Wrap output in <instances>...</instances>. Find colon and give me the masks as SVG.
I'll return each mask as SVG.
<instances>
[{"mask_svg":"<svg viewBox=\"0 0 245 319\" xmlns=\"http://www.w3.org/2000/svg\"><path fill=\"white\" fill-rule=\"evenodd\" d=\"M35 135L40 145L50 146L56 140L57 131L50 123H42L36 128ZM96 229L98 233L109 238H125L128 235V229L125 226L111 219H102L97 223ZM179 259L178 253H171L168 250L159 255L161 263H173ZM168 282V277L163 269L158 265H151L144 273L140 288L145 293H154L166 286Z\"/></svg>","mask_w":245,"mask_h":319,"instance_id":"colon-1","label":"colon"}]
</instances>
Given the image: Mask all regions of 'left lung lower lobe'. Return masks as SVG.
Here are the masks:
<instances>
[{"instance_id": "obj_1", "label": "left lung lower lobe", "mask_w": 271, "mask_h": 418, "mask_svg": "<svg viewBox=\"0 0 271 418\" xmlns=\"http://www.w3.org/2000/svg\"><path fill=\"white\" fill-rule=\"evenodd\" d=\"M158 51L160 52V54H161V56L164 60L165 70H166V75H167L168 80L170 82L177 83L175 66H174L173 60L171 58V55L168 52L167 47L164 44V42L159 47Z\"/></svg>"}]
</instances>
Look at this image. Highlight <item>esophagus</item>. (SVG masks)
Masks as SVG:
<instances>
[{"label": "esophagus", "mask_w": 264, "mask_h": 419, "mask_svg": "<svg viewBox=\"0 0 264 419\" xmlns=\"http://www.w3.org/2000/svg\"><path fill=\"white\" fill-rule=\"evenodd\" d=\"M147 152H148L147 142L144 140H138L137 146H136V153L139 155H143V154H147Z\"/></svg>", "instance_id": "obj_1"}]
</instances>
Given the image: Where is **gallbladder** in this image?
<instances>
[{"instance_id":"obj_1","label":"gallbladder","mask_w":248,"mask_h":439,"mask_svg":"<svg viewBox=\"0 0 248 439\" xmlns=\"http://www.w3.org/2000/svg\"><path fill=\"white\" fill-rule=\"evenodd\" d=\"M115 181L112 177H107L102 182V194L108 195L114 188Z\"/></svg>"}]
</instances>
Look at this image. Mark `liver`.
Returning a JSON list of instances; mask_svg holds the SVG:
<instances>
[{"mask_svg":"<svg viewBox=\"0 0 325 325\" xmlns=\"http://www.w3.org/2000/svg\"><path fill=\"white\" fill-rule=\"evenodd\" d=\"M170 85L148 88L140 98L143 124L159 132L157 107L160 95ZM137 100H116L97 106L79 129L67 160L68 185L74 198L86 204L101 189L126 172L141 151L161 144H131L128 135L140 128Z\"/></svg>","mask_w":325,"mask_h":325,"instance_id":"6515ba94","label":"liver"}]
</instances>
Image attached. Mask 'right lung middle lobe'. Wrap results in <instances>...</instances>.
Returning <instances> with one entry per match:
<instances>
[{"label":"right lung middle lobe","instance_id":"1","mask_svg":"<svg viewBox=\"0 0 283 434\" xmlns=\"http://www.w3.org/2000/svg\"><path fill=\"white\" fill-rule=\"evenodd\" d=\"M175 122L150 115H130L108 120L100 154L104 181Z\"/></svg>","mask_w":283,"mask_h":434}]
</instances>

• [Instructions for the task]:
Tally the lines in the listing above that contain the string "Given" with the same letter case. Reply with the number only.

• [Finished answer]:
2